**Source text**
McConnell’s cloture motion on the nomination of Kathy Kraninger moves the Senate one step closer to confirming a permanent director of the bureau following the departure late last year of former Director Richard Cordray. Mick Mulvaney, the head of the Office of Management and Budget, has been serving as the CFPB’s acting director.

The official time date of the cloture vote has yet to be determined but is expected to occur after the Senate goes into recess for Thanksgiving. If the cloture vote is successful, the Senate will have up to 30 hours to debate the nomination before voting to confirm Kraninger — now a senior OMB official — as director.

The cloture motion on the nomination of Kathy Kraninger moves the Senate one step closer to confirming a permanent director of the CFPB following the departure late last year of former Director Richard Cordray.

**Task requirements**
1/ Answer these from the passage on the Kraninger nomination:
(a) Who has been serving as the CFPB's acting director?
(b) If the cloture vote succeeds, how long may the Senate debate the nomination?
(c) Which former director departed late last year?
2/ Write out the part of the passage on the Kraninger nomination that begins at the words "McConnell’s cloture motion" and stops after "official — as director.".

**Information shown**
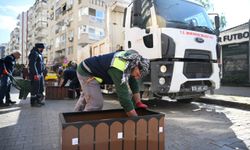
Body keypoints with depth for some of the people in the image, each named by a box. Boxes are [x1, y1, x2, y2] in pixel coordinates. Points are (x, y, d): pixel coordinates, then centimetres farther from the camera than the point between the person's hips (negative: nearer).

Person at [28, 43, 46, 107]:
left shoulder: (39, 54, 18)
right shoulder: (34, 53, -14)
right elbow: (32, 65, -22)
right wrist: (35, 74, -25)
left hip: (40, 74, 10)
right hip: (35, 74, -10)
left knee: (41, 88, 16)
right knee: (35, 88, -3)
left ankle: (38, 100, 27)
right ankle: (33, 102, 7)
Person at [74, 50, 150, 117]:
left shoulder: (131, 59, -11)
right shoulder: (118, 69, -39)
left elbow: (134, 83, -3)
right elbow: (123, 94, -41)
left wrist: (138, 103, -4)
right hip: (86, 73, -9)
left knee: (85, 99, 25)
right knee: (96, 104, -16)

* * *

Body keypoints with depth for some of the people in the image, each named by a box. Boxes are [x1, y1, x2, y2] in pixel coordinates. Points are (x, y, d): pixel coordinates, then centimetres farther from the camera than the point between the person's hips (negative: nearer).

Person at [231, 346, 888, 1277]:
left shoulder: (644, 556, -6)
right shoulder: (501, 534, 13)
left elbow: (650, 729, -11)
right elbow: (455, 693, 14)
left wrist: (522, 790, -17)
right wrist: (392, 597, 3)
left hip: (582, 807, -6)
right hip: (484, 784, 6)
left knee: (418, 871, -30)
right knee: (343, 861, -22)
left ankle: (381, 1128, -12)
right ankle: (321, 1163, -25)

==

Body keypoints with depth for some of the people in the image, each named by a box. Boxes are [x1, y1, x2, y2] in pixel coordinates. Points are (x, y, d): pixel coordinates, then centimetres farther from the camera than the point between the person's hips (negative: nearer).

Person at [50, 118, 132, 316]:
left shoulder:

**Answers for each item**
1/
(a) Mick Mulvaney, the head of the Office of Management and Budget.
(b) Up to 30 hours.
(c) Richard Cordray.

2/
McConnell’s cloture motion on the nomination of Kathy Kraninger moves the Senate one step closer to confirming a permanent director of the bureau following the departure late last year of former Director Richard Cordray. Mick Mulvaney, the head of the Office of Management and Budget, has been serving as the CFPB’s acting director.

The official time date of the cloture vote has yet to be determined but is expected to occur after the Senate goes into recess for Thanksgiving. If the cloture vote is successful, the Senate will have up to 30 hours to debate the nomination before voting to confirm Kraninger — now a senior OMB official — as director.